Reading tools and technology may not require specific targeting or specialization. A simple eraser may suffice. At first, reading may be a struggle. Over time, it may become a pleasant family pastime.

Monitored digital application use can be part of the solution. It should be clear when a child is not interested in books. In a helpful environment, children can overcome reading resistance and meet some learning challenges.

Other Problem Causes

Disabilities vary in type and extent. These may manifest as mild-to-severe mobility impairments or psychological disorders. All children deserve supportive environments for growth and development.

All problems have a cause. Medical, physical and mental health diagnoses may facilitate and expedite resolution of a child's underlying health concerns. These may interfere with ability to focus and concentrate.

Common disorders include: Dyslexia, ADHD, APD or issues with vision. Schools and pediatricians should be consulted when children face enduring stumbling blocks over a several month period.

Sight is primary to learning. In June 2015, AAP published Ophthalmic Abnormalities and Reading Impairment, confirming reading hurdles may indicate trouble with vision, eye tracking or eye and hand coordination.

Reading obstacles may accompany Autism Spectrum disorder. Inability to follow instructions, track time or to engage with books, homework, worksheets or simple tools and technology should be clinically evaluated.

Cause and severity of complications differ widely. They may involve difficulties recognizing words or the letters used in spelling. Minor disorders can be overcome with practice, encouragement and confidence building.

After diagnosis and understanding are established, joint effort may help overcome obstacles. Enthusiastic and regular reading sessions without distractions can make reading activities engaging for all participants.

Solve Reading Problems

Risky?
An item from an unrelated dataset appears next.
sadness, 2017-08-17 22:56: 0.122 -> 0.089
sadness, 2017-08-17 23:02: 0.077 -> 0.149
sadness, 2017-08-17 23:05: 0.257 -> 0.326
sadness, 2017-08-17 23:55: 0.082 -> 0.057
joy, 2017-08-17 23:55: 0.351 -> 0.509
In April 2018, AAP published Psychosocial Effects of Parent-Child Book Reading Interventions: A Meta-analysis, confirming the contributions of parent-child book reading to language and literacy development.
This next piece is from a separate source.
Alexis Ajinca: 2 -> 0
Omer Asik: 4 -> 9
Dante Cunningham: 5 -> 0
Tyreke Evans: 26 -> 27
Schools offer free SES. Help with reading, language, math and other subjects is extended to homes, hospitals and other locations. It is offered before or after school, on weekends and during summer breaks.

Monopolies do not profiteer from diagnosis, treatment or disabled students' needs. Schools or medical providers typically make diagnoses. Public agencies and nonprofit organizations fund advocacy and services.

National, state and local associations improve lives for those touched by Autism. These include specialized schools and organizations. The AANE provides support for individuals on the spectrum, professionals and families.

Specialized organizations offer resources. The IDA, ADDA and Auditory Processing Disorder Foundation, Inc. raise awareness and provide helpful guidance to benefit sufferers of the foregoing common disorders.

Educational consultants, advocates and attorneys serve disability rights. Specialized disability professionals extend beyond public benefit eligibility to level the playing field by meeting special needs for education services.

Joining or creating study groups can provide advocacy advantage. It is important to have a support group and share knowledge about the documents, records and contacts needed to battle for equal treatment and rights.

The big picture generally looks better with collaboration. Schools, pediatricians, psychologists, psychiatrists, online resources and specialized organizations can direct concerned parents to practical reading solutions.